Would Amanda Eat It?

Spoiler alert: Amanda already ate it.  But wait – don’t go just yet!  The question here is – would Amanda eat it again?

Last night I found myself in a position lots of us face – I’d had a biggish lunch and wasn’t super hungry for dinner, but knew that not eating from roughly noon until the next morning was horrific for the metabolism.  Couple this with the fact that I was facing a 2+ hour drive back from Palm Springs and didn’t want to stop to chow down on something along the way.

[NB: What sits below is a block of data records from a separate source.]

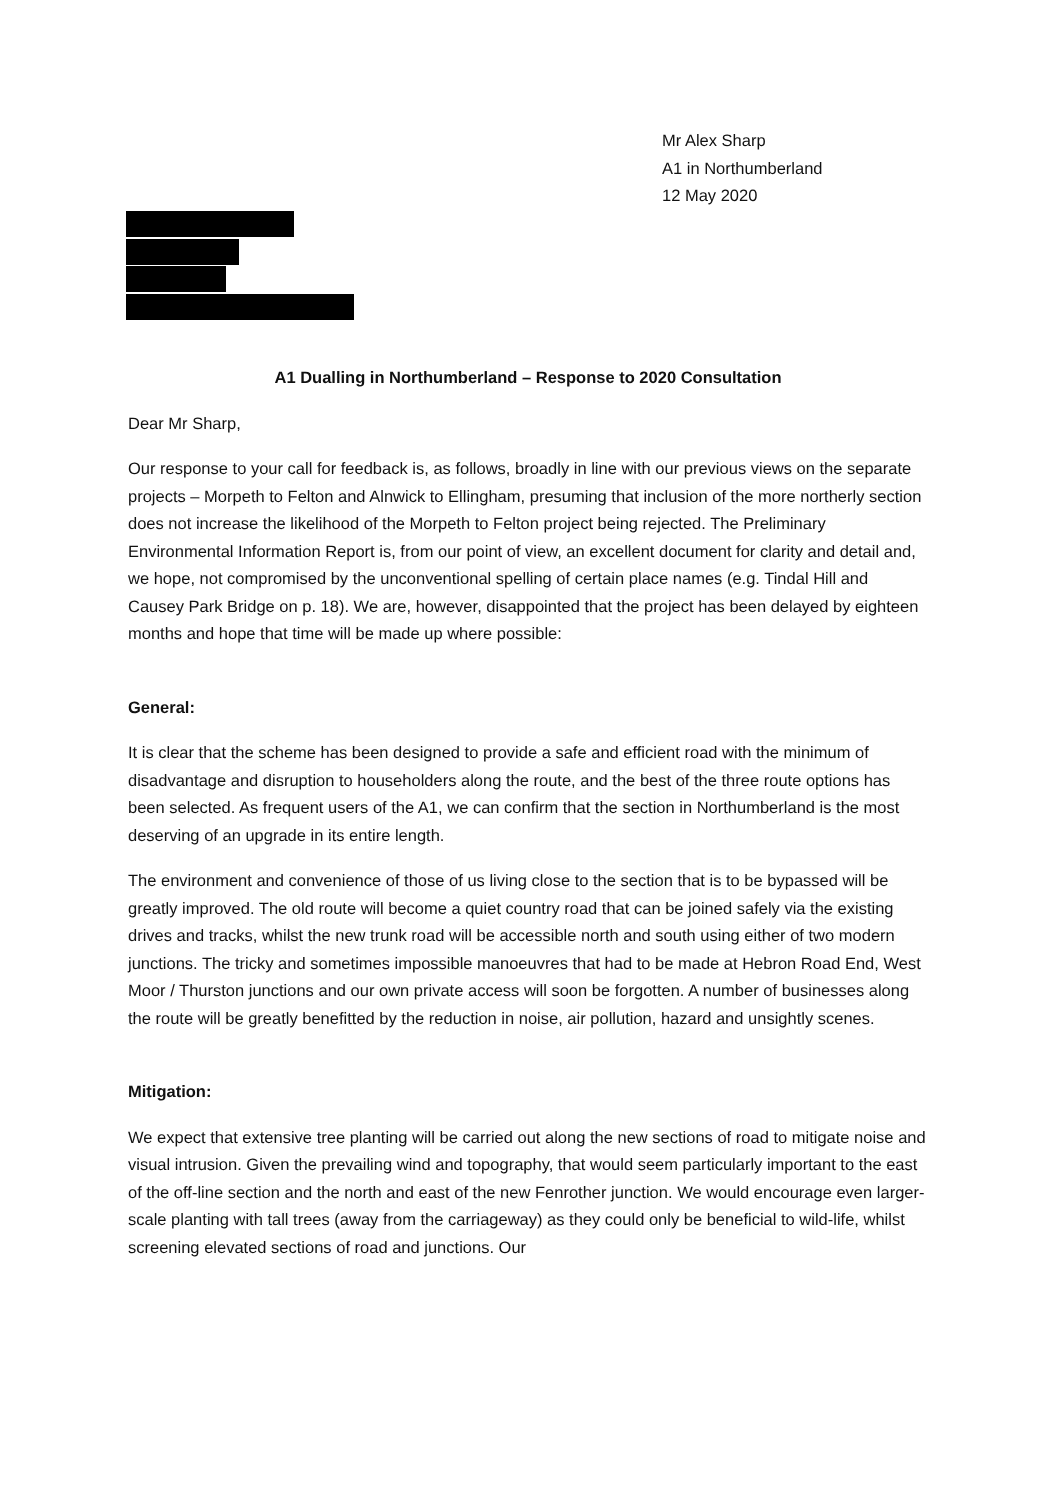Mr Alex Sharp
A1 in Northumberland
12 May 2020
A1 Dualling in Northumberland – Response to 2020 Consultation
Dear Mr Sharp,
Our response to your call for feedback is, as follows, broadly in line with our previous views on the separate projects – Morpeth to Felton and Alnwick to Ellingham, presuming that inclusion of the more northerly section does not increase the likelihood of the Morpeth to Felton project being rejected. The Preliminary Environmental Information Report is, from our point of view, an excellent document for clarity and detail and, we hope, not compromised by the unconventional spelling of certain place names (e.g. Tindal Hill and Causey Park Bridge on p. 18). We are, however, disappointed that the project has been delayed by eighteen months and hope that time will be made up where possible:
General:
It is clear that the scheme has been designed to provide a safe and efficient road with the minimum of disadvantage and disruption to householders along the route, and the best of the three route options has been selected. As frequent users of the A1, we can confirm that the section in Northumberland is the most deserving of an upgrade in its entire length.
The environment and convenience of those of us living close to the section that is to be bypassed will be greatly improved. The old route will become a quiet country road that can be joined safely via the existing drives and tracks, whilst the new trunk road will be accessible north and south using either of two modern junctions. The tricky and sometimes impossible manoeuvres that had to be made at Hebron Road End, West Moor / Thurston junctions and our own private access will soon be forgotten. A number of businesses along the route will be greatly benefitted by the reduction in noise, air pollution, hazard and unsightly scenes.
Mitigation:
We expect that extensive tree planting will be carried out along the new sections of road to mitigate noise and visual intrusion. Given the prevailing wind and topography, that would seem particularly important to the east of the off-line section and the north and east of the new Fenrother junction. We would encourage even larger-scale planting with tall trees (away from the carriageway) as they could only be beneficial to wild-life, whilst screening elevated sections of road and junctions. Our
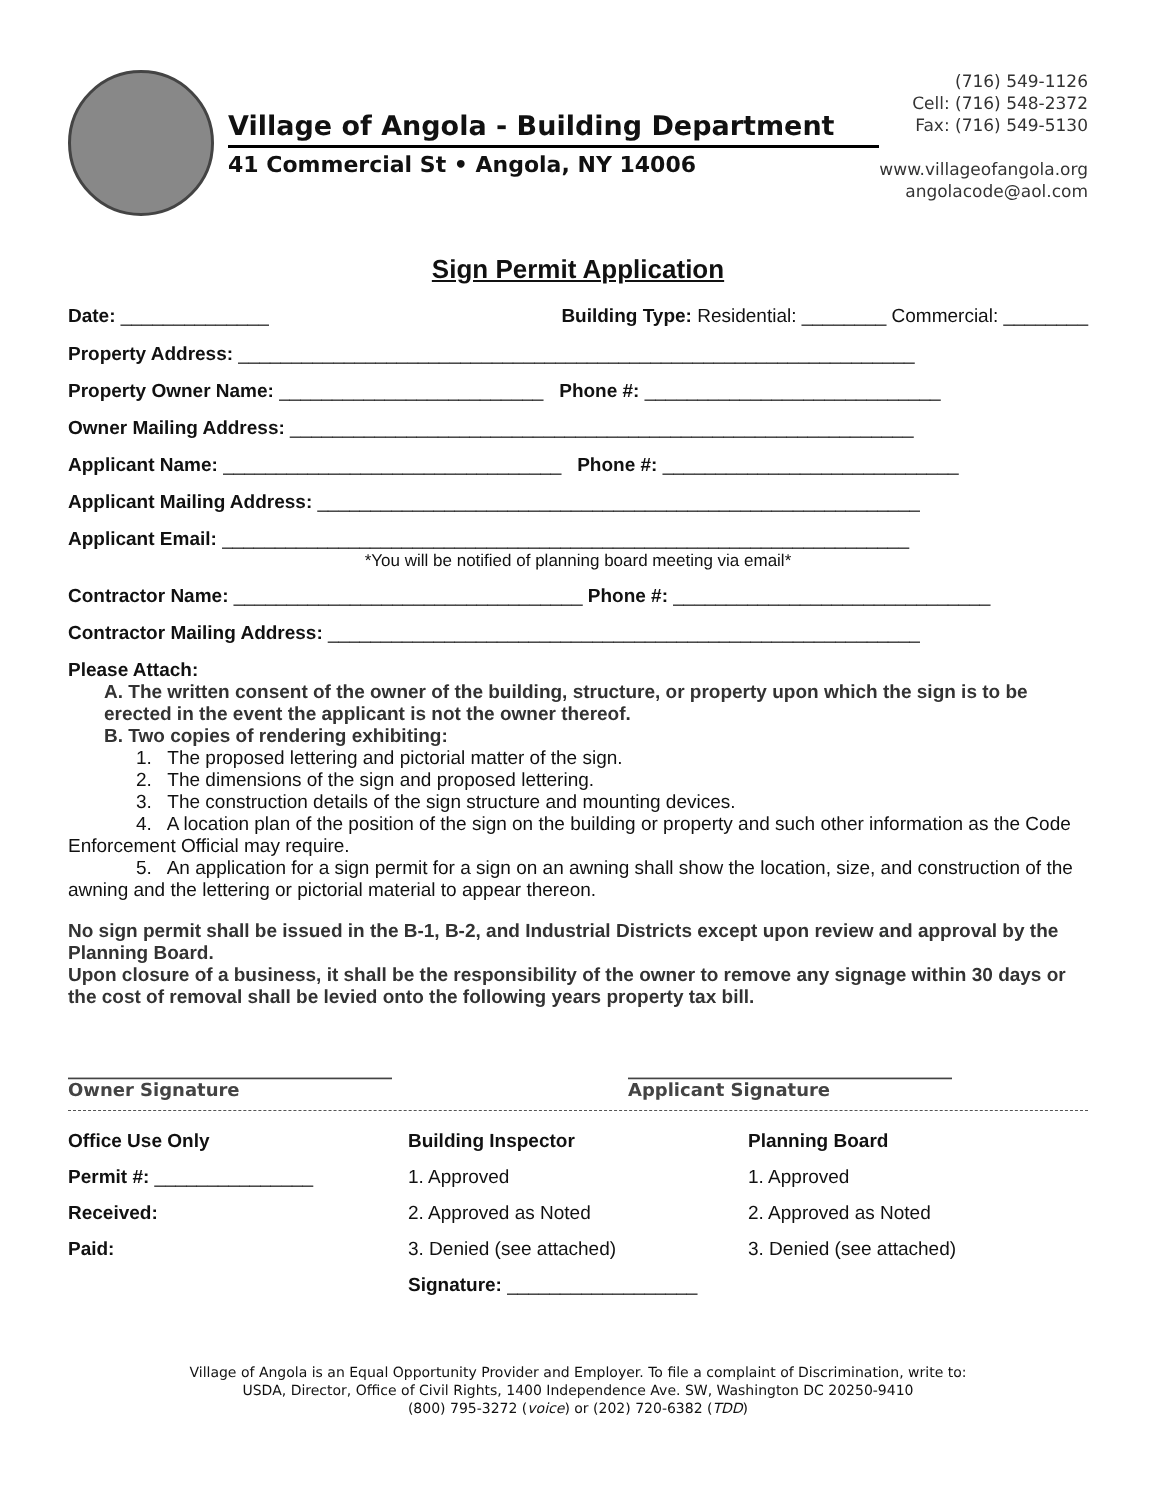Village of Angola - Building Department
41 Commercial St • Angola, NY 14006
(716) 549-1126
Cell: (716) 548-2372
Fax: (716) 549-5130
www.villageofangola.org
angolacode@aol.com
Sign Permit Application
Date: ______________ Building Type: Residential: ________ Commercial: ________
Property Address: ________________________________________________________________
Property Owner Name: _________________________ Phone #: ____________________________
Owner Mailing Address: ___________________________________________________________
Applicant Name: ________________________________ Phone #: ____________________________
Applicant Mailing Address: _________________________________________________________
Applicant Email: _________________________________________________________________
*You will be notified of planning board meeting via email*
Contractor Name: _________________________________ Phone #: ______________________________
Contractor Mailing Address: ________________________________________________________
Please Attach:
A. The written consent of the owner of the building, structure, or property upon which the sign is to be erected in the event the applicant is not the owner thereof.
B. Two copies of rendering exhibiting:
1. The proposed lettering and pictorial matter of the sign.
2. The dimensions of the sign and proposed lettering.
3. The construction details of the sign structure and mounting devices.
4. A location plan of the position of the sign on the building or property and such other information as the Code Enforcement Official may require.
5. An application for a sign permit for a sign on an awning shall show the location, size, and construction of the awning and the lettering or pictorial material to appear thereon.
No sign permit shall be issued in the B-1, B-2, and Industrial Districts except upon review and approval by the Planning Board.
Upon closure of a business, it shall be the responsibility of the owner to remove any signage within 30 days or the cost of removal shall be levied onto the following years property tax bill.
____________________________________
Owner Signature ____________________________________
Applicant Signature
Office Use Only
Permit #: _______________
Received:
Paid:
Building Inspector
1. Approved
2. Approved as Noted
3. Denied (see attached)
Signature: __________________
Planning Board
1. Approved
2. Approved as Noted
3. Denied (see attached)
Village of Angola is an Equal Opportunity Provider and Employer. To file a complaint of Discrimination, write to:
USDA, Director, Office of Civil Rights, 1400 Independence Ave. SW, Washington DC 20250-9410
(800) 795-3272 (voice) or (202) 720-6382 (TDD)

What’s fast, portable, and relatively healthy, I asked myself?  And then I saw the display:

I’d of course heard about Quest bars from every single health and lifestyle blogger on the face of the Earth.

I have a bodybuilder friend who breaks them up and eats them with unsweetened almond milk for breakfast.  I have friends who crumble them over Greek yogurt and call it pizza.  I know people who Amazon order these in CASES to their private homes.

It’s threat-level red on these damn things, and here I am never having eaten one.

Don’t worry, Quest fans, I threw it down in the 7-11 last night.  And here’s my report:

The good:

  • 1g sugar.  ONE.  That’s plain-Cheerios-level low.
  • 17g fiber.  SEVENTEEN.  That’s more than FOUR CUPS of blueberries.
  • 21g protein.  TWENTY…ok you get it.  More than 4 oz. canned tuna.
  • Lower in calories than almost any other comparable-protein bar out there – 190 cals
  • I gotta hand it to ’em, the chocolate chip taste and texture is on point

The bad:

  • Lots of “unpronounceables” – think fake sweeteners like sucralose, erythritol, and isomalto-oligosaccharides (yep, that’s a single word and thing)
  • The overall taste of the bar is a little…off.  There’s a persistent metallic-y aftertaste that doesn’t really go away until well after you’re done eating the bar.
  • At the end of the day, this is a processed lump of a bar built to resemble food without actually having any food ingredients to speak of (which is why it didn’t, to be polite, “sit well” with me for the long drive home, if you get my drift)

The verdict:

  • Let’s be honest – this is one of the healthiest things you can buy at a 7-11, outside the obvious (hard-boiled eggs, apples, low-sodium beef jerky).  So  if I was in a situation like I described above, or on a road trip, or a busy mom needing a quick snack, or looking for something to hold me over until my next meal – YES, I would eat a Quest bar (although I’d like to try other flavors, too).

The alternative:

  • Should you want to stick to real food (something I recommend to all of my clients and try to do myself), you can make a pretty decent high-protein bar, shake, or snack without the powder with this handy-dandy cookbook
  • You can also make your own Quest bars, which doesn’t eliminate the chemical nature of the bar, but does lessen the impact on your pocketbook (these things ain’t free, people)

I know Quest fans far and wide are breathing a sigh of relief (ha) – their addiction is TFB-approved!

For those of you who eat whole and clean – what’s your favorite label-free protein source? (mine is hard-boiled eggs for SURE!)